The magnetic SnFe₂O₄ catalyst synthesized by chemical co-precipitation presented physicochemical characteristics of interest for the esterification process of glycerol with acetic acid. Thus, the textural characteristics present values close to those of other catalysts that have performed in the esterification process of glycerol with acetic acid. At the same time, weight losses, highlighted by TGA analysis, can mainly be attributed to the homolytic breaking of the residual chemical bonds of the hydroxyl groups and the exothermic transformation between 500 and 700 °C, indicating potential phase transitions in the crystalline structure of the nanoparticles. X-ray diffraction indicates a high degree of crystallinity of the SnFe₂O₄ nanoparticles.

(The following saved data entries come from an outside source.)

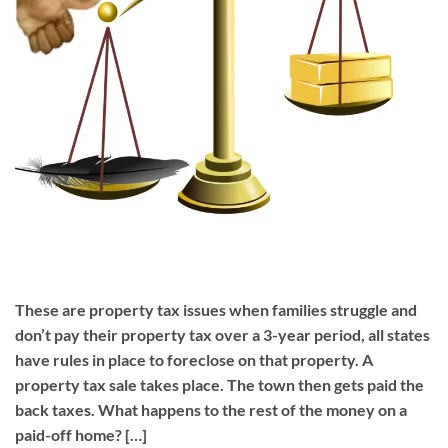
These are property tax issues when families struggle and
don’t pay their property tax over a 3-year period, all states
have rules in place to foreclose on that property. A
property tax sale takes place. The town then gets paid the
back taxes. What happens to the rest of the money on a
paid-off home? […]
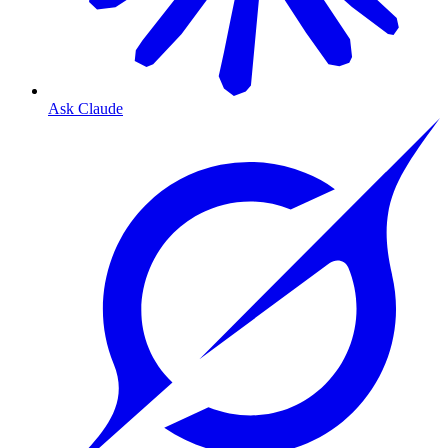
Ask Claude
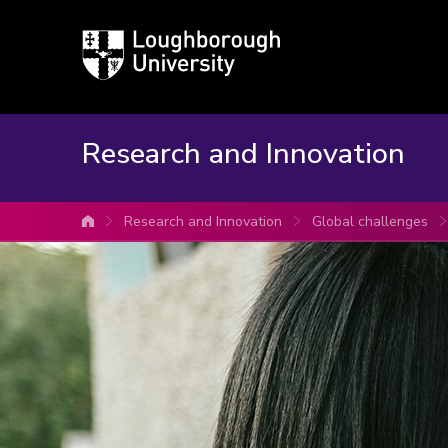
Loughborough
University
Research and Innovation
Research and Innovation
Global challenges
University home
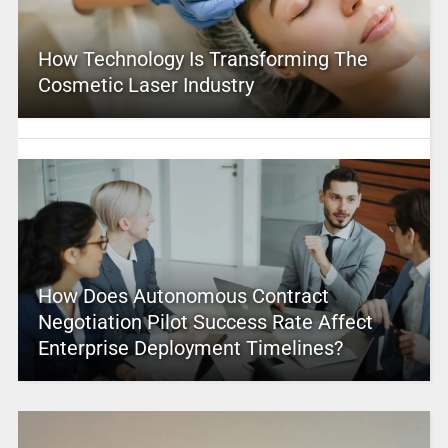
How Technology Is Transforming The
Cosmetic Laser Industry
How Does Autonomous Contract
Negotiation Pilot Success Rate Affect
Enterprise Deployment Timelines?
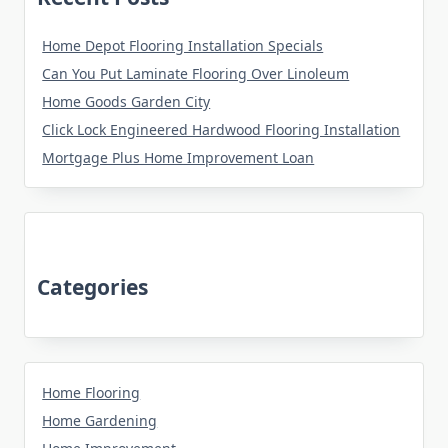
Home Depot Flooring Installation Specials
Can You Put Laminate Flooring Over Linoleum
Home Goods Garden City
Click Lock Engineered Hardwood Flooring Installation
Mortgage Plus Home Improvement Loan
Categories
Home Flooring
Home Gardening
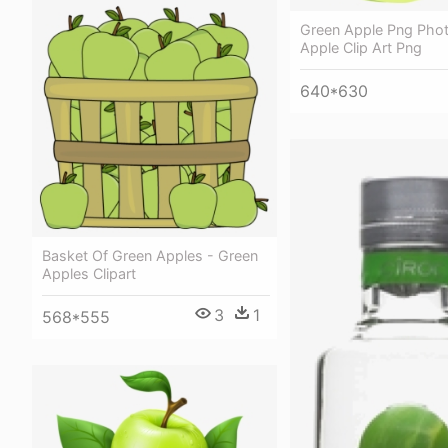
Green Apple Png Phot
Apple Clip Art Png
640*630
Basket Of Green Apples - Green
Apples Clipart
3
1
568*555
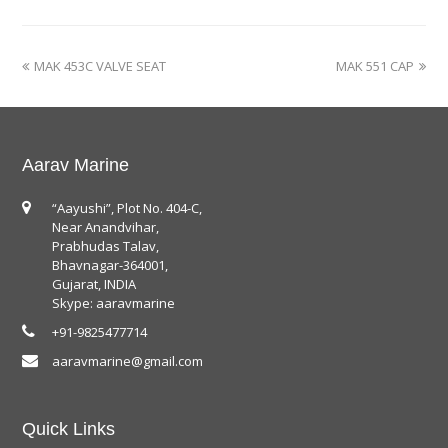
MAK 453C VALVE SEAT
MAK 551 CAP
Aarav Marine
“Aayushi”, Plot No. 404-C,
Near Anandvihar,
Prabhudas Talav,
Bhavnagar-364001,
Gujarat, INDIA
Skype: aaravmarine
+91-9825477714
aaravmarine@gmail.com
Quick Links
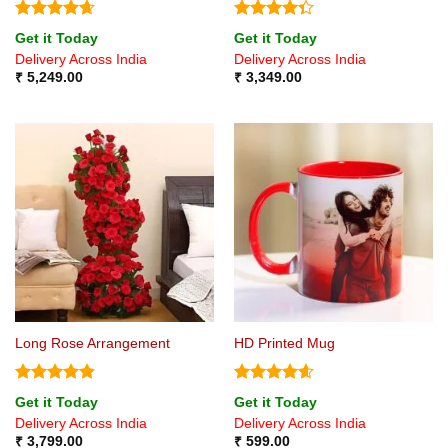
Rated
4.67
Rated
Get it Today
Get it Today
out of 5
4.33
out
Delivery Across India
Delivery Across India
of 5
₹
5,249.00
₹
3,349.00
Long Rose Arrangement
HD Printed Mug
Rated
4.8
Rated
4.6
Get it Today
Get it Today
out of 5
out of 5
Delivery Across India
Delivery Across India
₹
3,799.00
₹
599.00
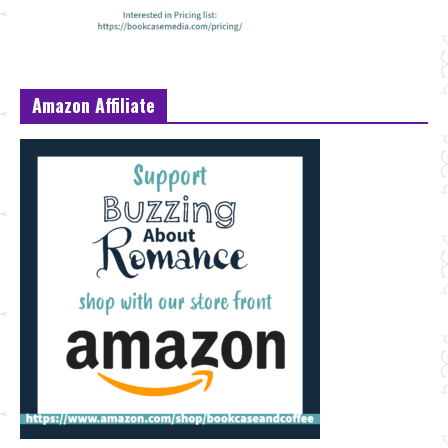
Amazon Affiliate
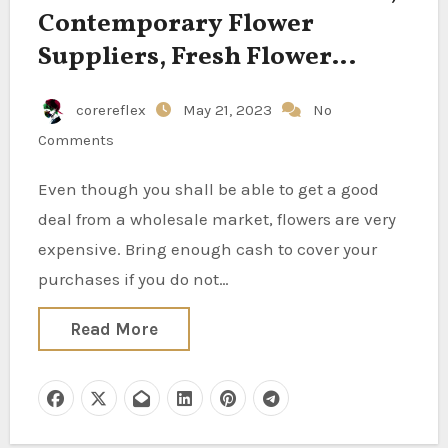
Contemporary Flower
Suppliers, Fresh Flower
Traders, Recent Flower
corereflex
May 21, 2023
No
Producers, Contemporary
Comments
Flower Exporters, Recent
Flower Wholesalers,
Even though you shall be able to get a good
Contemporary Flower
deal from a wholesale market, flowers are very
Manufacturing Centers, Fresh
expensive. Bring enough cash to cover your
purchases if you do not…
Flower Corporations On Your
Sourcing Wants, Finest
Read More
Contemporary Flower
Suppliers In India For
Jasmine, Button Rose,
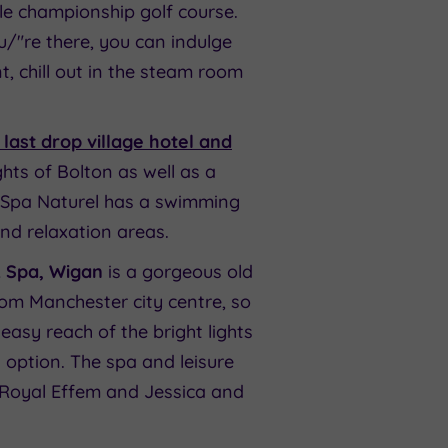
le championship golf course.
u/"re there, you can indulge
t, chill out in the steam room
last drop village hotel and
ghts of Bolton as well as a
h. Spa Naturel has a swimming
nd relaxation areas.
& Spa, Wigan
is a gorgeous old
rom Manchester city centre, so
easy reach of the bright lights
 option. The spa and leisure
, Royal Effem and Jessica and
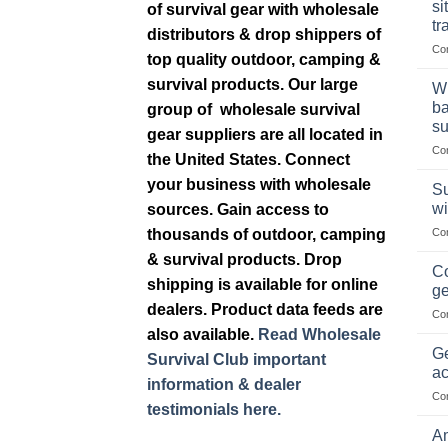
si
of survival gear with wholesale
tr
distributors & drop shippers of
Co
top quality outdoor, camping &
survival products. Our large
Wh
ba
group of wholesale survival
su
gear suppliers are all located in
Co
the United States. Connect
your business with wholesale
Su
wi
sources. Gain access to
thousands of outdoor, camping
Co
& survival products. Drop
Co
shipping is available for online
ge
dealers. Product data feeds are
Co
also available.
Read Wholesale
Ge
Survival Club important
ac
information & dealer
Co
testimonials here.
Am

The concentrations of Brønsted and Lewis acid sites and the value of the molar ratio between Brønsted and Lewis acid centers present values close to those of other catalysts that have demonstrated high performances in the esterification process of glycerol with acetic acid.

These characteristics were found in high performances of the direct esterification process of glycerin with acetic acid. Thus, working in a batch system, at a relatively low catalyst concentration (max. 2%), with minimum initial reactant ratios of 3 and temperatures above 85 °C, glycerol conversions were up to 90%, and the maximum yields in acetins at reaction times of 4 h were 37% for monoacetin, 39% for diacetin, and 11% for triacetin.